Un costo prohibitivo
El costo del transporte representa cerca del 16% del salario mensual de un trabajador en La Habana. Los cubanos están acostumbrados a un servicio público limitado, pero la situación actual supera cualquier expectativa previa. El régimen liderado por Miguel Díaz-Canel implementó un plan de contingencia que incluye la reducción del transporte público y un severo racionamiento de combustible, lo que ha disparado los precios en el mercado negro.
La escasez de buses urbanos
La escasez de buses urbanos es evidente en las paradas, donde se observan grandes aglomeraciones o bancos vacíos debido a la resignación de los usuarios. Miguel Leyva, de 71 años, lleva cuatro horas esperando bajo el sol en La Habana, sin saber si llegará el colectivo que necesita. “El transporte está pésimo. Las guaguas no las ponen. Ponen una y después a las 10 horas no ponen más.
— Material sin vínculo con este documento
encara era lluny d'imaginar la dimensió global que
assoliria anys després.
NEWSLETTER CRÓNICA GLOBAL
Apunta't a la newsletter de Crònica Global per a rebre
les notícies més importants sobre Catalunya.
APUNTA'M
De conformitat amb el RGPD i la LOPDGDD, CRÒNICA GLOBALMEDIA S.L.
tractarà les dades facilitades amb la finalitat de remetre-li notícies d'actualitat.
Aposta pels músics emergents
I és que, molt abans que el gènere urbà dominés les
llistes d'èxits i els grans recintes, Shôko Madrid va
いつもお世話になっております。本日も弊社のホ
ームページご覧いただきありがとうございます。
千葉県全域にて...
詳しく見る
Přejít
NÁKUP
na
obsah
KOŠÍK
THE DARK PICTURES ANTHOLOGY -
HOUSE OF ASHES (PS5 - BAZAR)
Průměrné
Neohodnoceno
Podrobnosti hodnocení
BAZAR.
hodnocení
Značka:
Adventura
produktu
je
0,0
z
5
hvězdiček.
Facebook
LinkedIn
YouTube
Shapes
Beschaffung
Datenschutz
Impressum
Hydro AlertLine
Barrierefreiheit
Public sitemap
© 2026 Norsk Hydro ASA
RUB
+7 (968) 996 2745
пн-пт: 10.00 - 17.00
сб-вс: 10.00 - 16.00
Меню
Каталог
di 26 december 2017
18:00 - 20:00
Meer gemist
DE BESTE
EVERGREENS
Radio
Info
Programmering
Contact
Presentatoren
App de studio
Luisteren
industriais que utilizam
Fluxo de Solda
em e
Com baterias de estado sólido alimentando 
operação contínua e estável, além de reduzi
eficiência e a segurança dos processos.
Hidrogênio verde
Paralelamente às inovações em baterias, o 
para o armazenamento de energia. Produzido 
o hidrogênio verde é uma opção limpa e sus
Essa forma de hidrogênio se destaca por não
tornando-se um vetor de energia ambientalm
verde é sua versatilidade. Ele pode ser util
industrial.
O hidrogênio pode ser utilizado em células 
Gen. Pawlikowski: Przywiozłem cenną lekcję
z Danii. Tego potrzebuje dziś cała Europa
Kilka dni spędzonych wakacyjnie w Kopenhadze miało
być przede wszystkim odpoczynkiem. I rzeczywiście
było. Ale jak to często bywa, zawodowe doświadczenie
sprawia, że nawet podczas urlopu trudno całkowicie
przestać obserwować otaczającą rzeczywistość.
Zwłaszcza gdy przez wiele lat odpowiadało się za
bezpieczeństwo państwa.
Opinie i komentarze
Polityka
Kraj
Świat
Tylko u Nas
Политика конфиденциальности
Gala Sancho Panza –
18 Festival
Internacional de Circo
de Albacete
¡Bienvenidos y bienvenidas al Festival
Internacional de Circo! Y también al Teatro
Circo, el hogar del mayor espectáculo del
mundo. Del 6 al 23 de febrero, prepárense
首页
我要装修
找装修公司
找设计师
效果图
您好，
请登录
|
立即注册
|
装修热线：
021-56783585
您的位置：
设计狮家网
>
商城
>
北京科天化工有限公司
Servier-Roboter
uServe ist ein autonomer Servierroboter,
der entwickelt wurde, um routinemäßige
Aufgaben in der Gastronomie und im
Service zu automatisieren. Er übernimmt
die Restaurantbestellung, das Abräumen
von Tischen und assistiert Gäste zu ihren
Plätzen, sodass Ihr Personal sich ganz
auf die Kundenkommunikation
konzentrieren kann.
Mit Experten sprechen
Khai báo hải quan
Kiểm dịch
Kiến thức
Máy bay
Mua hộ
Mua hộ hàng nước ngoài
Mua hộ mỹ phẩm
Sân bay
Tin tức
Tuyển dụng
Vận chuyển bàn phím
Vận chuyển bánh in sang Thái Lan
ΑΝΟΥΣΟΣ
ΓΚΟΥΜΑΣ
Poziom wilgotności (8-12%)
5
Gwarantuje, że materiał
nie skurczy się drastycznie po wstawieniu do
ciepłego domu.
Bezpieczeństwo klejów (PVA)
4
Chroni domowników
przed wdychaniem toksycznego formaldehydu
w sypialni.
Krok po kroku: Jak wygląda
No hay dinero ni para pagar ni para comer”, lamentó.
Un mercado negro descontrolado
La escasez de combustible ha vaciado las calles de La Habana. Las gasolineras en moneda nacional dejaron de funcionar, las de diésel están cerradas y las que venden en dólares requieren reservar turno en una aplicación móvil, donde la espera puede demorar meses y el límite de carga es de 20 litros. El mercado negro del combustible se ha encarecido drásticamente, lo que ha llevado a algunos habitantes a optar por la bicicleta como medio de transporte.